# Written task
Starting at the first line of the material and ending at the line containing "collector number: 1246A", both included, edit the lines by changing "locality" to "site description" and leaving everything else as it stands.

■ ■ ■ ■

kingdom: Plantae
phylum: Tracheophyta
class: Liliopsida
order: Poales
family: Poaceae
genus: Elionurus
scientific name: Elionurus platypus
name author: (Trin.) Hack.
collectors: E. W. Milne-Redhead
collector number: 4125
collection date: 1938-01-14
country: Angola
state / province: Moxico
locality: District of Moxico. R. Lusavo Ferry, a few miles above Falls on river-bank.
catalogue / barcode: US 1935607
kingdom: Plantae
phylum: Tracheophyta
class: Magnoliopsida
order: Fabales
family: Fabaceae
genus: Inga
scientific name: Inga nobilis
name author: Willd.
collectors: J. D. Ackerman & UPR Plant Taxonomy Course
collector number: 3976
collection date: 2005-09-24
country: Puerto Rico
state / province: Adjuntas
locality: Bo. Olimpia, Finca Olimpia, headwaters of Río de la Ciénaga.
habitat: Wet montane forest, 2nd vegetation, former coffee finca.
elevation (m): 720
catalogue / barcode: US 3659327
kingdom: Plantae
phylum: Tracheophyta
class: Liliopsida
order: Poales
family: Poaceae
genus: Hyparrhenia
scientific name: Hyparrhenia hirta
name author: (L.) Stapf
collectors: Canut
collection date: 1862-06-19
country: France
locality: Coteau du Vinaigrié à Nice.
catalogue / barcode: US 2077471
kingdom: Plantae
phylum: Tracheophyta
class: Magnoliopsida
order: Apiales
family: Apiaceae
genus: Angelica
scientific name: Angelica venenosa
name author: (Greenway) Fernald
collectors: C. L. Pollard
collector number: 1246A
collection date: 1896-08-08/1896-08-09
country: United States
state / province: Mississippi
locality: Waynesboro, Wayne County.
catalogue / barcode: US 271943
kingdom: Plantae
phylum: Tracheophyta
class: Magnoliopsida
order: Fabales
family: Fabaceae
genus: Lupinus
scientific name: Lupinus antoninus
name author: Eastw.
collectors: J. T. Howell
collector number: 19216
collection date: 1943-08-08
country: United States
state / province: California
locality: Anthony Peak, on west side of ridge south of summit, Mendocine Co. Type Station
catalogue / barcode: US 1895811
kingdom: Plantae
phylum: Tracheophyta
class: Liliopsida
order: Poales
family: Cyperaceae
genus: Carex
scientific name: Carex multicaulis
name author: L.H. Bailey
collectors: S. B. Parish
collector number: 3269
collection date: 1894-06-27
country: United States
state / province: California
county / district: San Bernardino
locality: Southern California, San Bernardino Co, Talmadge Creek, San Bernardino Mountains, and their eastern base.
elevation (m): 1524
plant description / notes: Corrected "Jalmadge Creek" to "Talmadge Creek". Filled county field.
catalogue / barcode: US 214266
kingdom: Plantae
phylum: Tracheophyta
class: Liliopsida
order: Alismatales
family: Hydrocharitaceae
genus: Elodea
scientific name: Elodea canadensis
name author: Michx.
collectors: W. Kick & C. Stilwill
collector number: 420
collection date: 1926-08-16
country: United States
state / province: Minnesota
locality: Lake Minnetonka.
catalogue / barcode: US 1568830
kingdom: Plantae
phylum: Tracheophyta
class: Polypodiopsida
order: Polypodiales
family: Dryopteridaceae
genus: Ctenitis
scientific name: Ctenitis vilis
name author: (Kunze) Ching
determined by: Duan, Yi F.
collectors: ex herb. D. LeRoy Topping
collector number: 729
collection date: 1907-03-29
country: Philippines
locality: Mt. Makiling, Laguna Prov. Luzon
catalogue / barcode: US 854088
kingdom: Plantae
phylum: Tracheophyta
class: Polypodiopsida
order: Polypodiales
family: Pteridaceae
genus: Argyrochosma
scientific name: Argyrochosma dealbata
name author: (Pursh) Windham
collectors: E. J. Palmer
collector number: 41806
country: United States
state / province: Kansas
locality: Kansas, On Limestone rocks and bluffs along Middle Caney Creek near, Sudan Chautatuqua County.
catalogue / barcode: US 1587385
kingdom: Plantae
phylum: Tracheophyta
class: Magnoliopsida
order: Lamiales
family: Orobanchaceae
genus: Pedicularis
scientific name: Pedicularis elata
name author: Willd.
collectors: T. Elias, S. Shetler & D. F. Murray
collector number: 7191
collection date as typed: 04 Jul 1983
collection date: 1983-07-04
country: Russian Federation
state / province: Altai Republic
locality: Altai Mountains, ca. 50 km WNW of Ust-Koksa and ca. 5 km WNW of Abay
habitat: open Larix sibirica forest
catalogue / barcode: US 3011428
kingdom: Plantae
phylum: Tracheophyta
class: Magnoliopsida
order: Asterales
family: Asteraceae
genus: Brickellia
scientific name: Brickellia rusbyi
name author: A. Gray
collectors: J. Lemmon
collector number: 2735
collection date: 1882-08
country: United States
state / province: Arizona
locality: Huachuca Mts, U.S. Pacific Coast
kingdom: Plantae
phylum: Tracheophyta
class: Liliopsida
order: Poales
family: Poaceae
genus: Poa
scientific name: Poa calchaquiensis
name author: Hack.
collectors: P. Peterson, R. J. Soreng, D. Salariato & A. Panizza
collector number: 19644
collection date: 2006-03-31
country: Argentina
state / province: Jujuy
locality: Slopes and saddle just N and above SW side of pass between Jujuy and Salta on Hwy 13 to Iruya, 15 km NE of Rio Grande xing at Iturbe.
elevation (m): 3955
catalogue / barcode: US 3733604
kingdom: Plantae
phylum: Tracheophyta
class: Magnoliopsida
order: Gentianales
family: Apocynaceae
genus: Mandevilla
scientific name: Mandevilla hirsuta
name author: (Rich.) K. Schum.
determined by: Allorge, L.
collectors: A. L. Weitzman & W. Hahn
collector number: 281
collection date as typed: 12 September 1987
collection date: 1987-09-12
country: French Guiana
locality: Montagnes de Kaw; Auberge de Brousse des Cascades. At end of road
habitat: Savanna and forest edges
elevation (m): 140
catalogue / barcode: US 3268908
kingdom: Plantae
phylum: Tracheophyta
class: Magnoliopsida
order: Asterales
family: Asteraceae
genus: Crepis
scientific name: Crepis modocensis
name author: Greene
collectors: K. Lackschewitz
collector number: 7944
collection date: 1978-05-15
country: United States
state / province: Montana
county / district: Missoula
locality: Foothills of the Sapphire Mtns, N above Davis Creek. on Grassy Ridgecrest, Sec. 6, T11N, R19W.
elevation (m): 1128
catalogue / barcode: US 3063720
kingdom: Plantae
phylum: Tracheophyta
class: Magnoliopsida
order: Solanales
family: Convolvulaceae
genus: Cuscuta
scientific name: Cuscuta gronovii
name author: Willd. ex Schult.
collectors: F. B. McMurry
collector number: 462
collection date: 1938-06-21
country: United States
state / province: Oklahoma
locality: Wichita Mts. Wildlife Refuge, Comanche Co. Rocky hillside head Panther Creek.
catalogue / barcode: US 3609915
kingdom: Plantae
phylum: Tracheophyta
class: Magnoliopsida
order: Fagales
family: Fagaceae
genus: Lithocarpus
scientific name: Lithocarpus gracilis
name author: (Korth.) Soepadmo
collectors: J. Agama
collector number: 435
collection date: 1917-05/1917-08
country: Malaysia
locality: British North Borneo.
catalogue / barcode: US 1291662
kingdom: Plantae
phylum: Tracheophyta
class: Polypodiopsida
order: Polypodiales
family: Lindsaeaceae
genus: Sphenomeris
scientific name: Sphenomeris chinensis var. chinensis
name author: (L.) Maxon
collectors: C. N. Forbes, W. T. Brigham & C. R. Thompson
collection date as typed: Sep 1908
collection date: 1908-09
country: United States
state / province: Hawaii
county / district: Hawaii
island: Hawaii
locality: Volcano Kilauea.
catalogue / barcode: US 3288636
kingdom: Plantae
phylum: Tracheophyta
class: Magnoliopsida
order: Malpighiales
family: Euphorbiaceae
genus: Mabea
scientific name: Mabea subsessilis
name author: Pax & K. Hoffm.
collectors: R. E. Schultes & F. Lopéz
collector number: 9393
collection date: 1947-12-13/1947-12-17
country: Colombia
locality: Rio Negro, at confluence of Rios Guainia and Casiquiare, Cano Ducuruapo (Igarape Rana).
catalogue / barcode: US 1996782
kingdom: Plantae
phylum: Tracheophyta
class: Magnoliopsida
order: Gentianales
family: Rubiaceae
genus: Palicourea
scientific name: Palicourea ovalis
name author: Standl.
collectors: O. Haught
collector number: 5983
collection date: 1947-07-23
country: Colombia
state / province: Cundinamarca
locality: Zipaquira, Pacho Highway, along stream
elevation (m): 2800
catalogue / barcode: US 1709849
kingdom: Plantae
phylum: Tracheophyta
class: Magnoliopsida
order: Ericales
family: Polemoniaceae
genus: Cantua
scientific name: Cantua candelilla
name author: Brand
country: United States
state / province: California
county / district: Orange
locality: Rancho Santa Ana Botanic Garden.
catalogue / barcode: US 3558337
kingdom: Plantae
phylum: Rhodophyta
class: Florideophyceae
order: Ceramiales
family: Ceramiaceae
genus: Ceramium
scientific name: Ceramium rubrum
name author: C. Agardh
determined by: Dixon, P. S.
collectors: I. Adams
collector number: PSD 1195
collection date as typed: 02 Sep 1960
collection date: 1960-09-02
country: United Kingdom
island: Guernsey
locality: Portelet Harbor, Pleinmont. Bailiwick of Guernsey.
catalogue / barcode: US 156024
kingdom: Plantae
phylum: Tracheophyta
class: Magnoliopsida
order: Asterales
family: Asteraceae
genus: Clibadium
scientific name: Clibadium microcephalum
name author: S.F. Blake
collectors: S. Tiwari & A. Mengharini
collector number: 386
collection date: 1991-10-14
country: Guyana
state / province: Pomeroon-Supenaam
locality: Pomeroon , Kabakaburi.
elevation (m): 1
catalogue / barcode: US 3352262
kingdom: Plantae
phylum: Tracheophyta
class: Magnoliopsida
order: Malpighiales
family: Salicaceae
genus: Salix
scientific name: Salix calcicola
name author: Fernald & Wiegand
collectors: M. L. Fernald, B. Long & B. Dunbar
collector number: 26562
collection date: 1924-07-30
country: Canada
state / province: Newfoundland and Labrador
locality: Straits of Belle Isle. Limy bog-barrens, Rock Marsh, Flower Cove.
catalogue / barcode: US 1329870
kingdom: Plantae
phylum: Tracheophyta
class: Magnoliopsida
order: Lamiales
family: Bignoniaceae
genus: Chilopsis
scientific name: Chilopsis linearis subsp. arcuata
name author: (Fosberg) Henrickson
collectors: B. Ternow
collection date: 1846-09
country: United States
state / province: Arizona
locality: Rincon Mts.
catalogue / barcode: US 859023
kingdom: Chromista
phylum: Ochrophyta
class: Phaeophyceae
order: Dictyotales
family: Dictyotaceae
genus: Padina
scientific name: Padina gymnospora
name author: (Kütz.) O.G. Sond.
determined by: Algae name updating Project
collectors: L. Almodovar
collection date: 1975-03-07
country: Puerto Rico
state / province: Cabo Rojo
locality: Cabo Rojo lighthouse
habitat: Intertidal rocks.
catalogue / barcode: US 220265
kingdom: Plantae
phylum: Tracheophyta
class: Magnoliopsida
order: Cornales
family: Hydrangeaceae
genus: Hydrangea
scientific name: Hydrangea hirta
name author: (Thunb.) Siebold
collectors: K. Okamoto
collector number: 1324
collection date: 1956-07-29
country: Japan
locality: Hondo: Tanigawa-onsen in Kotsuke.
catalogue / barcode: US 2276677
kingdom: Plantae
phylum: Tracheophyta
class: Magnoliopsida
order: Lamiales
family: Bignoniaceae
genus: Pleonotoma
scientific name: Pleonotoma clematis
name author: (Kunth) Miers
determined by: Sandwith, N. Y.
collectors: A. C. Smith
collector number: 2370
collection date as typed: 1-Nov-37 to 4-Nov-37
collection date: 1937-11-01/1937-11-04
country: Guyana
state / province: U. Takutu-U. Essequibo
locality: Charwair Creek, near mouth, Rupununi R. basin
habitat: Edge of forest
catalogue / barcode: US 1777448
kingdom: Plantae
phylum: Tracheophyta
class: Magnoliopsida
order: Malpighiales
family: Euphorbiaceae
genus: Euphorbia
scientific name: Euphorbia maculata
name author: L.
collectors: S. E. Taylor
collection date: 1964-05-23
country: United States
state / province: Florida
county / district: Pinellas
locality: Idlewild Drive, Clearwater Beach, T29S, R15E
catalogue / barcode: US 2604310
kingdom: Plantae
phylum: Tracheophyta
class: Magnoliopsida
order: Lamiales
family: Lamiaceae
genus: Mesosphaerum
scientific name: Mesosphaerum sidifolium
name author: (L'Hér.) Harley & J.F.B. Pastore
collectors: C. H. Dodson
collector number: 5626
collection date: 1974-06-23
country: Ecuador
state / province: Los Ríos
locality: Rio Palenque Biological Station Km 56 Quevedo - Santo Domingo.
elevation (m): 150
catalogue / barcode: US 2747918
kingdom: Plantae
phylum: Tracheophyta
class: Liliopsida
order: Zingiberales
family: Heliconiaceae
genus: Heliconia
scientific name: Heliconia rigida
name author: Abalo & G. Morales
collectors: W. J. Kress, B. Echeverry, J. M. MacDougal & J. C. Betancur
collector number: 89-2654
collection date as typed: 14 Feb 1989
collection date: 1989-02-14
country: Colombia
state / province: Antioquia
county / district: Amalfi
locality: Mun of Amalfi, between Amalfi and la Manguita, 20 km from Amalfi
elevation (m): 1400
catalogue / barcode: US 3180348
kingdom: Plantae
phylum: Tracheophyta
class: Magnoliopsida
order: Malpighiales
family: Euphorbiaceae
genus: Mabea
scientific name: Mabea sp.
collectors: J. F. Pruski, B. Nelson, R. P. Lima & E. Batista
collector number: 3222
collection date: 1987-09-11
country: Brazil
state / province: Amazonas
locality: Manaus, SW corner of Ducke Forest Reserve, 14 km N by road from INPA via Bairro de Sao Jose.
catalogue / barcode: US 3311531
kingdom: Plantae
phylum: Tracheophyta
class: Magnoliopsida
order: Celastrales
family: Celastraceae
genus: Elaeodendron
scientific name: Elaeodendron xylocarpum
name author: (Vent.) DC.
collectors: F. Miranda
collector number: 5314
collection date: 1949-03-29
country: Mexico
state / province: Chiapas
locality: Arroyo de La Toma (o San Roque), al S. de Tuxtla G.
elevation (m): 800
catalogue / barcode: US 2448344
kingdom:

■ ■ ■ ■

# Complete response
kingdom: Plantae
phylum: Tracheophyta
class: Liliopsida
order: Poales
family: Poaceae
genus: Elionurus
scientific name: Elionurus platypus
name author: (Trin.) Hack.
collectors: E. W. Milne-Redhead
collector number: 4125
collection date: 1938-01-14
country: Angola
state / province: Moxico
site description: District of Moxico. R. Lusavo Ferry, a few miles above Falls on river-bank.
catalogue / barcode: US 1935607
kingdom: Plantae
phylum: Tracheophyta
class: Magnoliopsida
order: Fabales
family: Fabaceae
genus: Inga
scientific name: Inga nobilis
name author: Willd.
collectors: J. D. Ackerman & UPR Plant Taxonomy Course
collector number: 3976
collection date: 2005-09-24
country: Puerto Rico
state / province: Adjuntas
site description: Bo. Olimpia, Finca Olimpia, headwaters of Río de la Ciénaga.
habitat: Wet montane forest, 2nd vegetation, former coffee finca.
elevation (m): 720
catalogue / barcode: US 3659327
kingdom: Plantae
phylum: Tracheophyta
class: Liliopsida
order: Poales
family: Poaceae
genus: Hyparrhenia
scientific name: Hyparrhenia hirta
name author: (L.) Stapf
collectors: Canut
collection date: 1862-06-19
country: France
site description: Coteau du Vinaigrié à Nice.
catalogue / barcode: US 2077471
kingdom: Plantae
phylum: Tracheophyta
class: Magnoliopsida
order: Apiales
family: Apiaceae
genus: Angelica
scientific name: Angelica venenosa
name author: (Greenway) Fernald
collectors: C. L. Pollard
collector number: 1246A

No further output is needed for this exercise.